Before undergoing IVF treatment, there will always be some problems inevitably. Patients need to think about many things before egg retrieval. We invite CEF doctor to answer patients’ questions.
Although my ovarian function is poor, I still have one or two follicles grow in the ovaries. Why the doctor couldn’t retrieve any eggs?
CEF doctors said that follicles and eggs are not the same concept. For women with low ovarian function, the follicles may sometimes be empty follicles. No granulosa cells or eggs are found during the puncture and suction of the follicle. The main reason is that damage occurs in the early stages of the oocyte. But the follicle continues to grow due to stimulation by hormones. The cause of Empty Follicle Syndrome may also be related to the use of stimulation medications. Another reason is that the abnormal endocrine of the follicular fluid in the empty follicles leads to the lack of biologically active HCG in the follicles. So the cumulus complex cannot be separated from the follicular wall, and it has nothing to do with the ovary itself, indicating that some patients need longer or larger doses of HCG in order to release the cumulus complex from the wall of follicle.
During pre-cycle screening, the doctor saw adhesion tissues in my uterine cavity. What should I do?
Intrauterine adhesion refers to the partial loss or fibrosis of the endometrium due to damage, which leads to adhesion between the front and back walls of the uterine cavity. It does not affect the egg retrieval procedure but needs to be addressed before embryo transfer. Mild intrauterine adhesion isn’t a big problem and can be treated with drugs when undergoing IVF cycle. Moderate and severe intrauterine adhesion needs surgery, after which medications will be used to regulate the endometrium. Firstly, retrieve eggs to create embryos. After the embryos are successfully cultured, they can be frozen first and then transferred after body recovers. The cause of intrauterine adhesion might be previous uterine cavity surgery, such as curettage after abortion, fetal arrest or induction of labor, uterine fibroids removal or uterine correction surgery, or intrauterine infection such as post-uterine infection, or infection during the puerperium.

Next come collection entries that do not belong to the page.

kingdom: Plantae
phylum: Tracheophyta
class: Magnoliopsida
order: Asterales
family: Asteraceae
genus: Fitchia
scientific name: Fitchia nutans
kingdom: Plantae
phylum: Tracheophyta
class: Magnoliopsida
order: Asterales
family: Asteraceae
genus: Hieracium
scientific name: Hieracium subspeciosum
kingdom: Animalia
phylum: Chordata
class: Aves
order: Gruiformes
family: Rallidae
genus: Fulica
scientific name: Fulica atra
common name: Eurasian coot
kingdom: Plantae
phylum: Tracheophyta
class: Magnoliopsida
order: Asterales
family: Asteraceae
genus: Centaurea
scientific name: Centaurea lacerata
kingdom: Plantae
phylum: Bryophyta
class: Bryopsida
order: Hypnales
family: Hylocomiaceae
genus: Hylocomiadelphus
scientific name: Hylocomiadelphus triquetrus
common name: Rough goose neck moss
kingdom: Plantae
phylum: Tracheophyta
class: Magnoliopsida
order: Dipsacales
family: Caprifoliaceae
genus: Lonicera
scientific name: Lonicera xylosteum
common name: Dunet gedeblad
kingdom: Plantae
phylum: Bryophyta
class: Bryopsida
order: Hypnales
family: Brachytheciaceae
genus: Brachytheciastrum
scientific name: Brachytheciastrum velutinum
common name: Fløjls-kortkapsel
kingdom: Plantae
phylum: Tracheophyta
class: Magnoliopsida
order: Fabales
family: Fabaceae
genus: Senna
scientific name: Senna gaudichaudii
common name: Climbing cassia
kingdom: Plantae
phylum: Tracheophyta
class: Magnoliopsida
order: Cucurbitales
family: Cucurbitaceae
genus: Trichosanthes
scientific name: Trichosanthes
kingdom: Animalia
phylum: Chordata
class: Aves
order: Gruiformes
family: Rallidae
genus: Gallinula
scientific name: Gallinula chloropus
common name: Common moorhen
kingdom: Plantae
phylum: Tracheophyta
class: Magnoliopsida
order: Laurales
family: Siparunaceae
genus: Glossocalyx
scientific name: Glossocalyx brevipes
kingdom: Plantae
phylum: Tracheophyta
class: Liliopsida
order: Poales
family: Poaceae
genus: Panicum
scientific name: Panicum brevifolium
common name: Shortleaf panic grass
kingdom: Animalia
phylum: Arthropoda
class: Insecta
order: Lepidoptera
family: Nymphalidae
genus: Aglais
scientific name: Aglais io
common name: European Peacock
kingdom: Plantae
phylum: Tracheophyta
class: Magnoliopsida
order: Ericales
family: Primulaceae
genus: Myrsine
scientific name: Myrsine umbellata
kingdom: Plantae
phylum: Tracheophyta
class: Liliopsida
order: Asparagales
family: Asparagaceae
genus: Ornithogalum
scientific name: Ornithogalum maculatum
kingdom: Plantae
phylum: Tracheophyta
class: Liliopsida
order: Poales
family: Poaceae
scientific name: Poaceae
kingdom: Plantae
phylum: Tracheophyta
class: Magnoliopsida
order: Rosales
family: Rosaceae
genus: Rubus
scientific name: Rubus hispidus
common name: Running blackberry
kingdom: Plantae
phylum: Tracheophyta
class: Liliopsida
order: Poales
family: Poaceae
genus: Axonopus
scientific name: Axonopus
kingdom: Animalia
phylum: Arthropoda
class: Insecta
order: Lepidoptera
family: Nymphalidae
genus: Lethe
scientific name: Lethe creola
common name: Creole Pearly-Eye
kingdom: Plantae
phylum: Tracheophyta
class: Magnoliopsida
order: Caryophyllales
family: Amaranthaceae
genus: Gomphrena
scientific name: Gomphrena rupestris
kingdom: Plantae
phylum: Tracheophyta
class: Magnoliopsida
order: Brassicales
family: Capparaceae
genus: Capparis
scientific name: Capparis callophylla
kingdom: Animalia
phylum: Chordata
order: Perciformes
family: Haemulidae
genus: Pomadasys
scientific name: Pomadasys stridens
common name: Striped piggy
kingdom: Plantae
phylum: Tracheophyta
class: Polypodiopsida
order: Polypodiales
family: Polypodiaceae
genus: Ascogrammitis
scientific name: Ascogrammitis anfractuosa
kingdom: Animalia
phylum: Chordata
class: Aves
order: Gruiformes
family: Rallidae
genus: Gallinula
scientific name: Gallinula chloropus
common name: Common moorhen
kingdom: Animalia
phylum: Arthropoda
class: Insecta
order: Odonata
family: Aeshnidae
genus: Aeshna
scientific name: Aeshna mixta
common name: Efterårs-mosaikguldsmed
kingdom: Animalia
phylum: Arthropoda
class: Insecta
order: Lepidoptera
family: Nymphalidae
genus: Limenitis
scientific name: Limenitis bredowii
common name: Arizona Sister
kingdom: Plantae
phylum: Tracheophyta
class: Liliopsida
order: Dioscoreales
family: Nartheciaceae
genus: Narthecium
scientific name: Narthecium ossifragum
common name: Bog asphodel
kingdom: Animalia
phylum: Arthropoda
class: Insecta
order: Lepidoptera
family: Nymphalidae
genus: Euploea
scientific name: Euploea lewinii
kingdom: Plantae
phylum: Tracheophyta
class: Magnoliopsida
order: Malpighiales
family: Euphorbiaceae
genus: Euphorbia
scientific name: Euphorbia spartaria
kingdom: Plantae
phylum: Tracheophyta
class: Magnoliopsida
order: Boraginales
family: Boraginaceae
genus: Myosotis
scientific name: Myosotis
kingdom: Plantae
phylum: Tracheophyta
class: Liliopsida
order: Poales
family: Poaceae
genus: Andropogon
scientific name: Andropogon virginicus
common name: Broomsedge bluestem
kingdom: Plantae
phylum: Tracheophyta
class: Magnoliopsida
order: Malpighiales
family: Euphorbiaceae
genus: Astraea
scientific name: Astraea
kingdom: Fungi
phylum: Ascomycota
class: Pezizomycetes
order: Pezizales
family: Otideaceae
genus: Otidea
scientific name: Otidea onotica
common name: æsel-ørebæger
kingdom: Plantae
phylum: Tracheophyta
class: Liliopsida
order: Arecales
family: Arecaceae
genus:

What is the requirement for uterine size and endometrium thickness in IVF treatment?
Regarding the size of the uterus, it varies from person to person. Under normal circumstances, the width of the uterus is 4-5 cm, the length is 7-8 cm, and the thickness is 2-3 cm. This is the normal size of the uterus. As for thickness of the endometrium, it is generally between 9-12mm before and after ovulation. CEF doctor believes that the ideal endometrial thickness is 8-10mm. Within this range, the receptivity of the uterus is the best. If it is higher than 14 mm or lower than 6 mm, it will be difficult for embryos to attach.
What are the ways to improve eggs and semen quality?
CEF Thai doctors recommend men to do the following things to improve sperm motility: maintain healthy lifestyle; do not use sauna and hot springs; quit smoking and alcohol; eat less spicy food; exercise properly; do not do long-distance cycling; take protein, zinc and selenium supplements.
Women can also improve the quality of their eggs through diet change such as eating some beans and fish. Women are born with all the eggs they have for their lifetime. They should avoid things that may harm their eggs such as tobacco and alcohol, etc. Proper exercise is also good for egg quality. It is also important to not put too much pressure on yourself
Will IVF treatment affect ovarian function?
It takes a period of time for ovaries to fully recover after egg retrieval procedure. Generally speaking, IVF treatment should not affect ovarian reserve function. In women’s natural menstrual cycle, multiple follicles will grow at the same time in the early stage of follicular development. Without stimulation medications, only one follicle keeping growing and becomes dominant and the other follicles will become atretic. The use of ovulation stimulation medications allows those follicles to continue to grow and develop, so retrieving eggs from those follicles will not affect ovarian reserve function.